|Title||Particle migration in laminar shear fields : A new basis for large scale separation technology?|
|Author(s)||Schroën, Karin; Dinther, Anna van; Stockmann, Regine|
|Source||Separation and Purification Technology 174 (2017). - ISSN 1383-5866 - p. 372 - 388.|
Food Process Engineering
|Publication type||Refereed Article in a scientific journal|
|Keyword(s)||Membrane separation - Micro channels - Particle migration - Separation process - Shear induced diffusion|
Particles and droplets of micrometre scale are present in many industrial products and processes, where they can be either part of the product (e.g. emulsion droplets), need to be separated in order to be further utilised in product formulations (e.g. starch particles of specific size or oil from enhanced recovery emulsions) or discarded as waste (such as cleaning liquids that contain small oil droplets or other particulates). In large scale operation the attention is primarily directed toward the throughput of a system, and dimensions of production lines are generally orders of magnitude different from that of the particles or droplets.
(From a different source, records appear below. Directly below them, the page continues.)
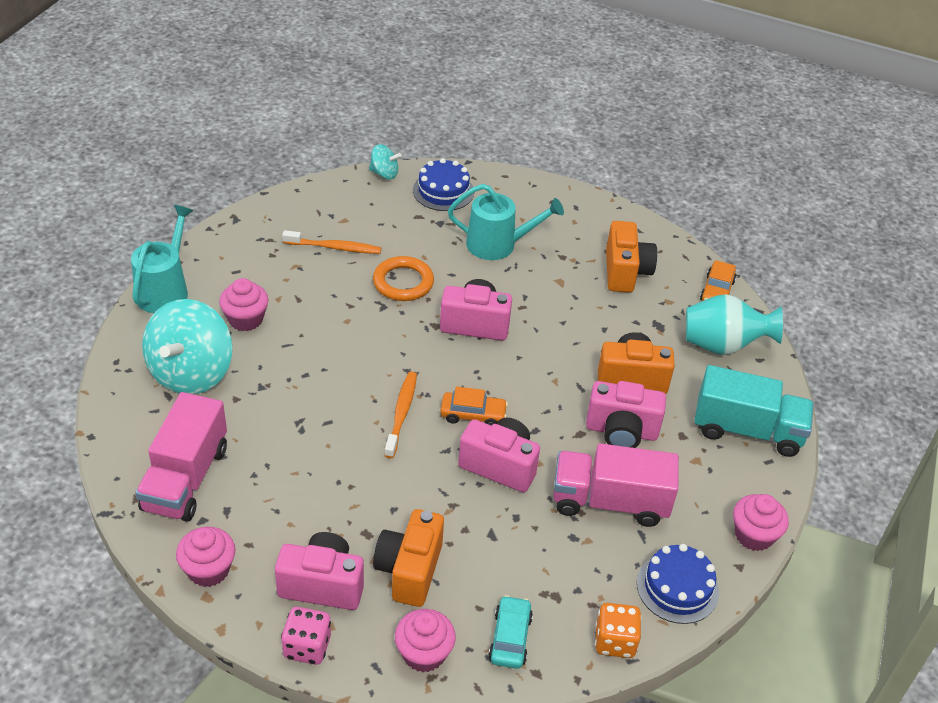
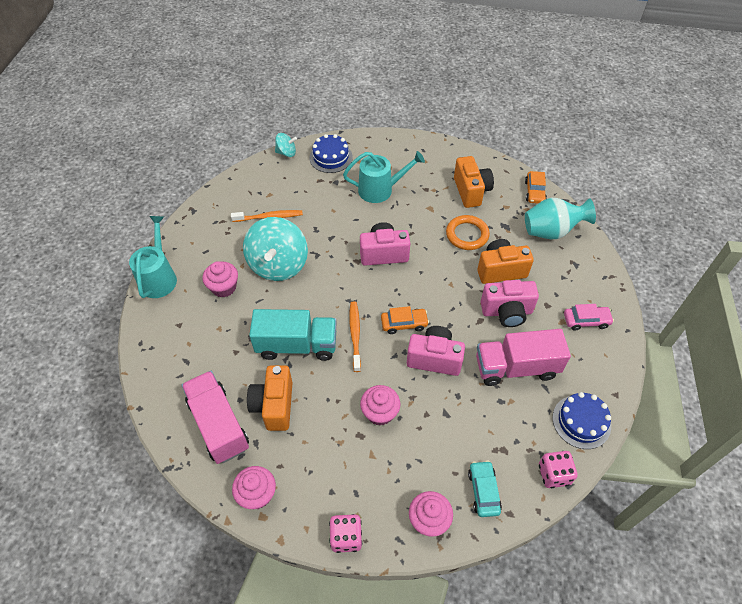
camera: 10 degrees left, 10 degrees up
pink truck [135,392,227,522] -> pink truck turned 150 degrees clockwise [181,371,249,464]
turquoise spinning top [142,299,233,394] -> turquoise spinning top moved to [243,217,308,281]
pink camera [275,532,364,610] -> none
orange ring [373,256,434,301] -> orange ring moved to [446,215,490,250]
orange camera [373,509,444,607] -> orange camera moved to [247,365,293,431]
orange dice [595,603,642,658] -> pink dice [539,451,578,488]
turquoise truck [694,365,814,457] -> turquoise truck moved to [249,309,337,361]
pink cupcake [733,494,789,551] -> pink cupcake moved to [360,385,401,426]
none -> pink car [564,304,614,331]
Whereas the overall flow behaviour in large scale operation is well-understood, that of particles/droplets on micrometre scale is just coming of age, with many new developments in microfluidics and membrane separation adding to the knowledge base. In this review, we give an overview of the current advances that in our opinion underpin the development of novel as well as improvement of existing separation technologies. For this we highlight the micrometre, and sometimes nanometre scale as is customary in interface and colloid science, but is rather of the beaten path in engineering. We will show that when small scales are taken as a starting point, drastically new approaches may become feasible and offer solutions for large scale separation. First, we discuss particle behaviour in general terms; the computational models and experimental data from literature both indicate that in defined flow fields, particles segregate based on their size, but the effect of operational parameters on this segregation is not well understood. Next, we relate these findings to membrane and microfluidic separation processes and illustrate with concrete examples how these processes may benefit from this knowledge. In addition to the behaviour of solid particles as discussed for experiments and simulations, we also touch upon the expected effects of deformability of particles and geometry variations on the separation performance. In a concluding section we estimate dimensions and energy requirements of processes based on these new insights, and show that the amount of energy saved (up to 70% compared to conventional microfiltration) is an important aspect of processes that are designed around particle behaviour in laminar flow fields; therewith highlighting the importance of investigations at the relevant scale.